SF’s Muni is free this weekend after computer screens started displaying “You Hacked”
Janus Rose
New York, US
Image: Eric Fischer/Flickr

Given how travel always tends to be more intense on Thanksgiving weekend, public transit riders were likely pleased to find the fare gates of San Francisco's Muni left open on Saturday, granting city-wide free entry to bus, train, and trolley services.

But it wasn't a festive act of charity by San Franscisco's Municipal Transit Authority—it was the result of a security breach of Muni's computer systems, where a hacker had left a message on station agents' computer screens reading "You hacked."

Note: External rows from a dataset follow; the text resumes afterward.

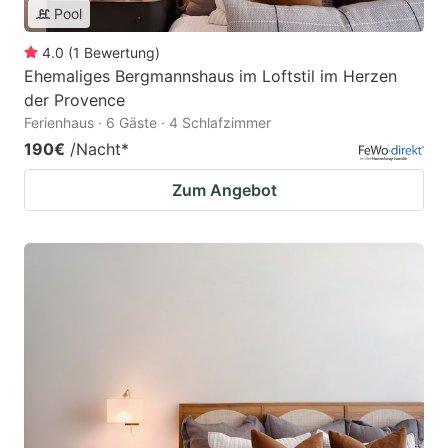
Pool
4.0
(
1
Bewertung
)
Ehemaliges Bergmannshaus im Loftstil im Herzen
der Provence
Ferienhaus · 6 Gäste · 4 Schlafzimmer
190€
/Nacht
*
Zum Angebot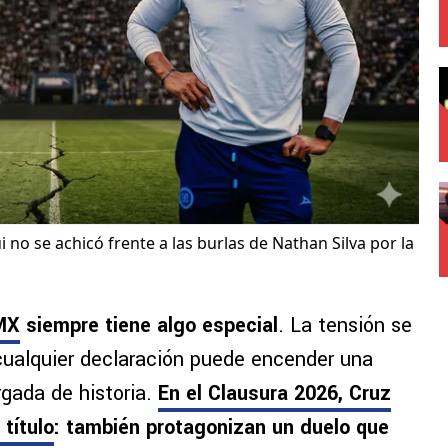
i no se achicó frente a las burlas de Nathan Silva por la
MX
siempre tiene algo especial
. La tensión se
 cualquier declaración puede encender una
rgada de historia.
En el Clausura 2026, Cruz
título
: también protagonizan un duelo que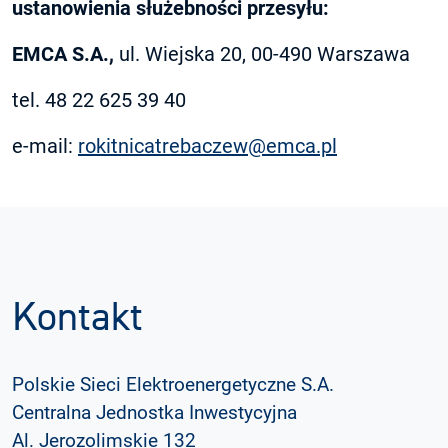
ustanowienia służebności przesyłu:
EMCA S.A.,
ul. Wiejska 20, 00-490 Warszawa
tel. 48 22 625 39 40
e-mail:
rokitnicatrebaczew@emca.pl
Kontakt
Polskie Sieci Elektroenergetyczne S.A.
Centralna Jednostka Inwestycyjna
Al. Jerozolimskie 132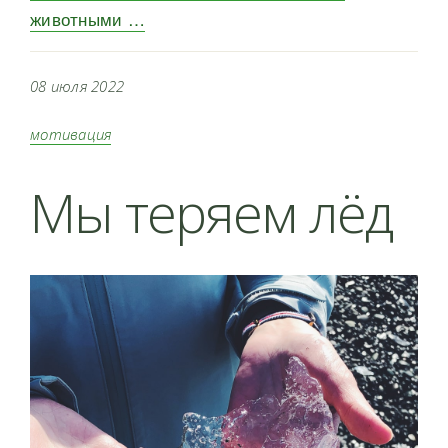
животными …
08 июля 2022
мотивация
Мы теряем лёд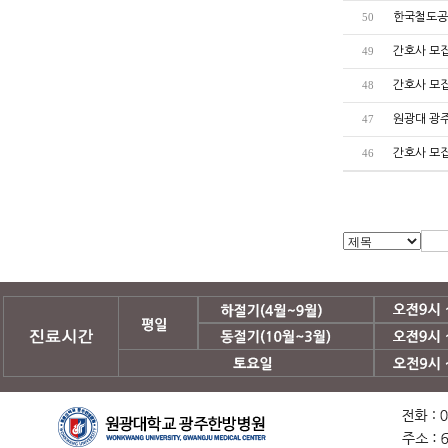
한국철도공
50
간호사 모
49
간호사 모
48
원광대 광
47
간호사 모
46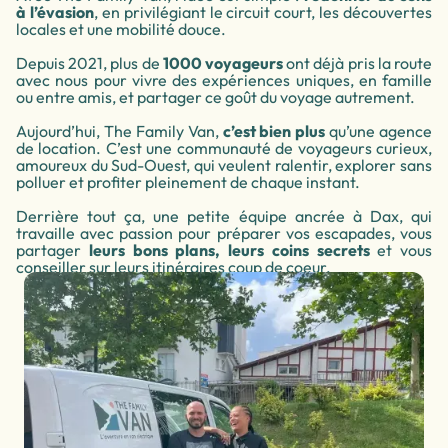
à l’évasion
, en privilégiant le circuit court, les découvertes
locales et une mobilité douce.
Depuis 2021, plus de
1000 voyageurs
ont déjà pris la route
avec nous pour vivre des expériences uniques, en famille
ou entre amis, et partager ce goût du voyage autrement.
Aujourd’hui, The Family Van,
c’est bien plus
qu’une agence
de location. C’est une communauté de voyageurs curieux,
amoureux du Sud-Ouest, qui veulent ralentir, explorer sans
polluer et profiter pleinement de chaque instant.
Derrière tout ça, une petite équipe ancrée à Dax, qui
travaille avec passion pour préparer vos escapades, vous
partager
leurs bons plans, leurs coins secrets
et vous
conseiller sur leurs itinéraires coup de coeur.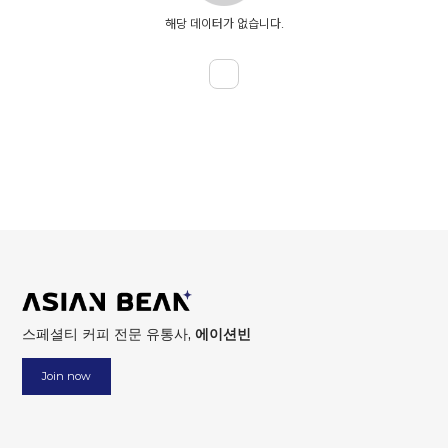
해당 데이터가 없습니다.
스페셜티 커피 전문 유통사,
에이션빈
Join now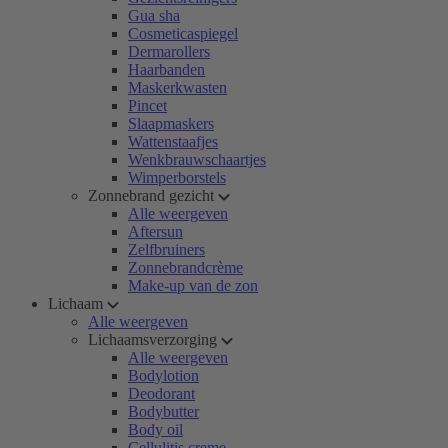
Gua sha
Cosmeticaspiegel
Dermarollers
Haarbanden
Maskerkwasten
Pincet
Slaapmaskers
Wattenstaafjes
Wenkbrauwschaartjes
Wimperborstels
Zonnebrand gezicht
Alle weergeven
Aftersun
Zelfbruiners
Zonnebrandcrème
Make-up van de zon
Lichaam
Alle weergeven
Lichaamsverzorging
Alle weergeven
Bodylotion
Deodorant
Bodybutter
Body oil
Cellulitis creme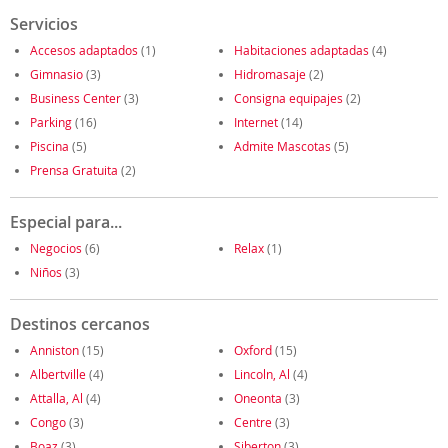
Servicios
Accesos adaptados
(1)
Habitaciones adaptadas
(4)
Gimnasio
(3)
Hidromasaje
(2)
Business Center
(3)
Consigna equipajes
(2)
Parking
(16)
Internet
(14)
Piscina
(5)
Admite Mascotas
(5)
Prensa Gratuita
(2)
Especial para...
Negocios
(6)
Relax
(1)
Niños
(3)
Destinos cercanos
Anniston
(15)
Oxford
(15)
Albertville
(4)
Lincoln, Al
(4)
Attalla, Al
(4)
Oneonta
(3)
Congo
(3)
Centre
(3)
Boaz
(3)
Siberton
(3)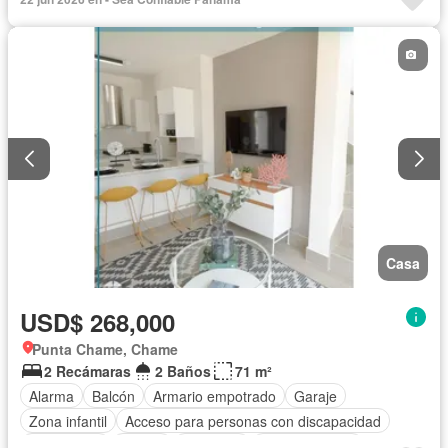
Gas natural
Vista panorámica
Seguridad
Piscina
Agua
Casa
USD$ 268,000
Punta Chame, Chame
2 Recámaras
2 Baños
71 m²
Alarma
Balcón
Armario empotrado
Garaje
Zona infantil
Acceso para personas con discapacidad
Electricidad
Parrilla
Gimnasio
Cocina integral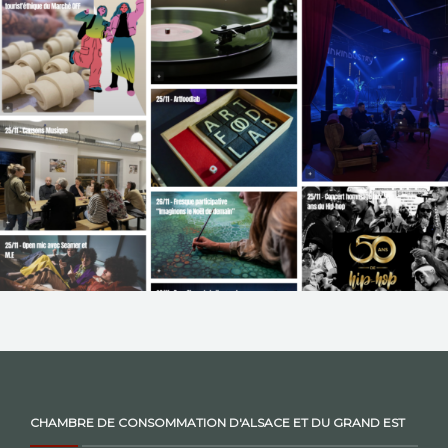
NOS ACTIONS
CONTACT
CHAMBRE DE CONSOMMATION D'ALSACE ET DU GRAND EST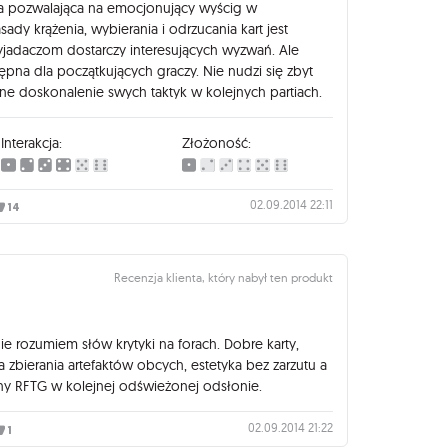
 pozwalająca na emocjonujący wyścig w
ady krążenia, wybierania i odrzucania kart jest
yjadaczom dostarczy interesujących wyzwań. Ale
tępna dla początkujących graczy. Nie nudzi się zbyt
ne doskonalenie swych taktyk w kolejnych partiach.
Interakcja:
Złożoność:
02.09.2014 22:11
14
Recenzja klienta, który nabył ten produkt
ie rozumiem słów krytyki na forach. Dobre karty,
bierania artefaktów obcych, estetyka bez zarzutu a
lny RFTG w kolejnej odświeżonej odsłonie.
02.09.2014 21:22
1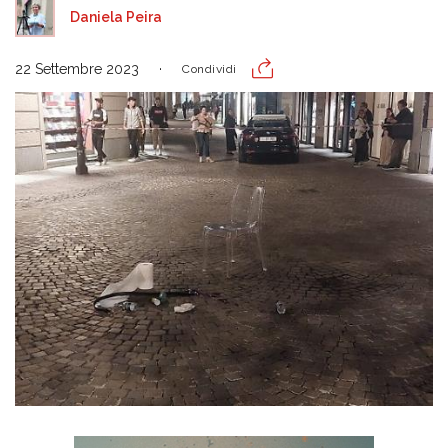
Daniela Peira
22 Settembre 2023
Condividi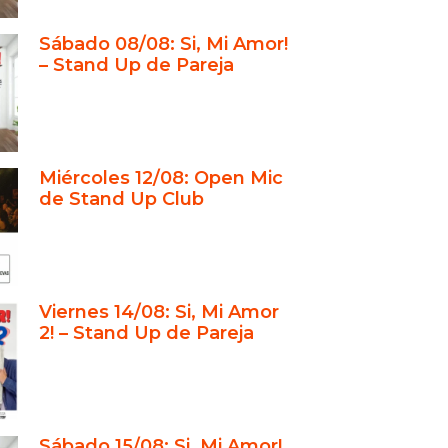
ué elegir Stand Up Club para una
Sábado 08/08: Si, Mi Amor!
– Stand Up de Pareja
reservar tu entrada para Stand Up
sión: Risas, amor y una noche
dable en Stand Up Club
Miércoles 12/08: Open Mic
ga Kristof: Un belga que entiende
de Stand Up Club
r (y sus complicaciones)
anzer: Una mirada afilada al
 sus desastres
or: Un show que triunfa con el
Viernes 14/08: Si, Mi Amor
sobre relaciones y amor
2! – Stand Up de Pareja
é el humor sobre relaciones y
unciona tan bien en el stand-up
Up Club: El mejor escenario para
el amor
Sábado 15/08: Si, Mi Amor!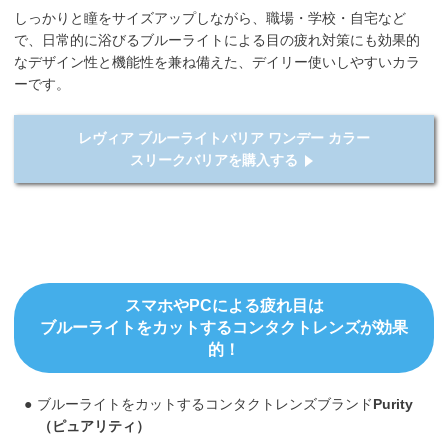
しっかりと瞳をサイズアップしながら、職場・学校・自宅など
で、日常的に浴びるブルーライトによる目の疲れ対策にも効果的
なデザイン性と機能性を兼ね備えた、デイリー使いしやすいカラ
ーです。
レヴィア ブルーライトバリア ワンデー カラー
スリークバリアを購入する
スマホやPCによる疲れ目は
ブルーライトをカットするコンタクトレンズが効果
的！
ブルーライトをカットするコンタクトレンズブランド
Purity
（ピュアリティ）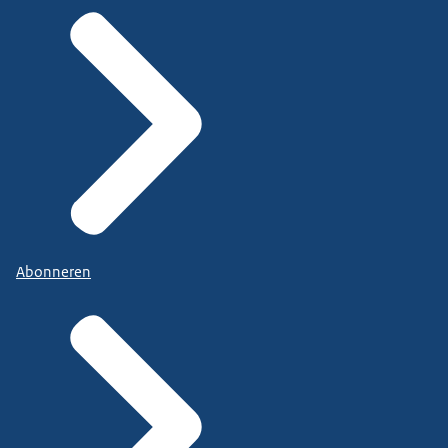
Abonneren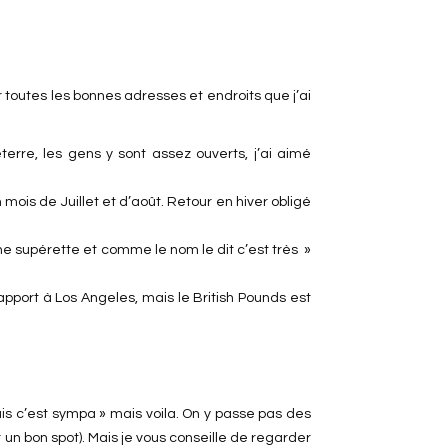
 toutes les bonnes adresses et endroits que j’ai
erre, les gens y sont assez ouverts, j’ai aimé
mois de Juillet et d’août. Retour en hiver obligé
ne supérette et comme le nom le dit c’est très »
rapport à Los Angeles, mais le British Pounds est
is c’est sympa » mais voila. On y passe pas des
r un bon spot). Mais je vous conseille de regarder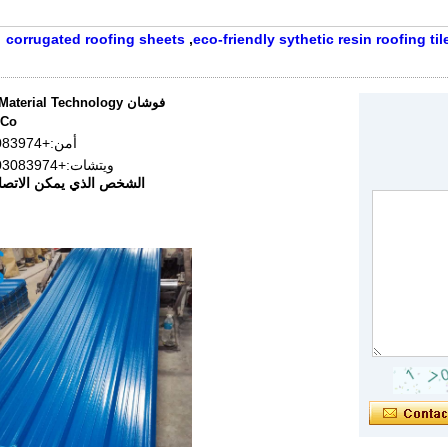
corrugated roofing sheets
,
eco-friendly sythetic resin roofing til
فوشان erial Technology
Co.، المحدودة
أمن:
+8613703083974
ويتشات:
+008613703083974
الشخص الذي يمكن الاتصا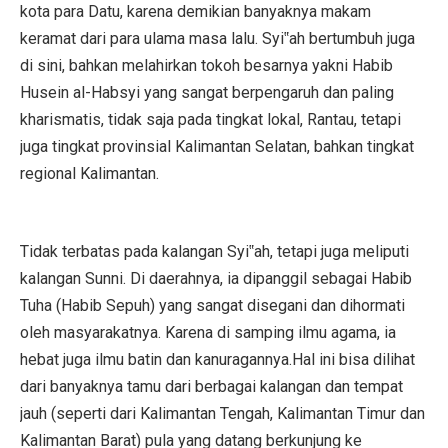
kota para Datu, karena demikian banyaknya makam
keramat dari para ulama masa lalu. Syi‟ah bertumbuh juga
di sini, bahkan melahirkan tokoh besarnya yakni Habib
Husein al-Habsyi yang sangat berpengaruh dan paling
kharismatis, tidak saja pada tingkat lokal, Rantau, tetapi
juga tingkat provinsial Kalimantan Selatan, bahkan tingkat
regional Kalimantan.
Tidak terbatas pada kalangan Syi‟ah, tetapi juga meliputi
kalangan Sunni. Di daerahnya, ia dipanggil sebagai Habib
Tuha (Habib Sepuh) yang sangat disegani dan dihormati
oleh masyarakatnya. Karena di samping ilmu agama, ia
hebat juga ilmu batin dan kanuragannya.Hal ini bisa dilihat
dari banyaknya tamu dari berbagai kalangan dan tempat
jauh (seperti dari Kalimantan Tengah, Kalimantan Timur dan
Kalimantan Barat) pula yang datang berkunjung ke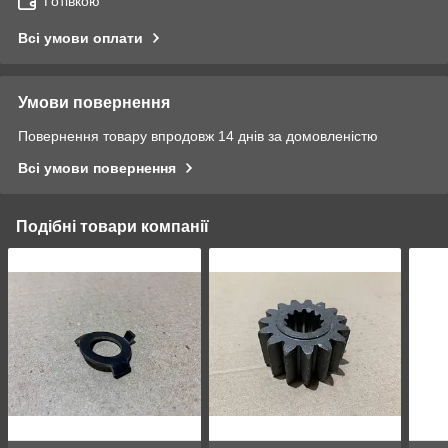
Готівкою
Всі умови оплати
Умови повернення
Повернення товару впродовж 14 днів за домовленістю
Всі умови повернення
Подібні товари компанії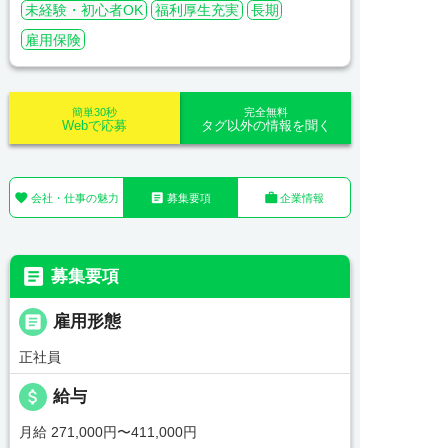
未経験・初心者OK
福利厚生充実
長期
雇用保険
簡単30秒
完全無料
Webで応募
タグ以外の情報を聞く



会社・仕事の魅力
募集要項
企業情報

募集要項

雇用形態
正社員
attach_money
給与
月給 271,000円〜411,000円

SFMTA officials confirmed the hack to local news outlets on Saturday, saying they are "working to resolve the situation." A spokeperson told a local CBS affiliate that it is working to resolve the situation and that fare gates have been left open "as a precaution to minimize customer impact," but provided no further details, citing an ongoing investigation.

As of Sunday morning, fare gates remain open but the details of the impact are still unknown. It's also unclear whether charity was hacker's true goal in breaching the SFMTA's systems, or if the system was shut down in response to a more malicious attack.

Motherboard was unable to reach two SFMTA spokepersons for comment at the time of publication.

While the Muni hacker's intentions are still unknown, hackers have a long and storied history of messing with public transit systems, typically with the end goal of getting free rides. In 2008, a judge barred two MIT students from giving a presentation at the Def Con hacking conference which revealed how to add value to the RFID-based cards used by Boston's T subway system.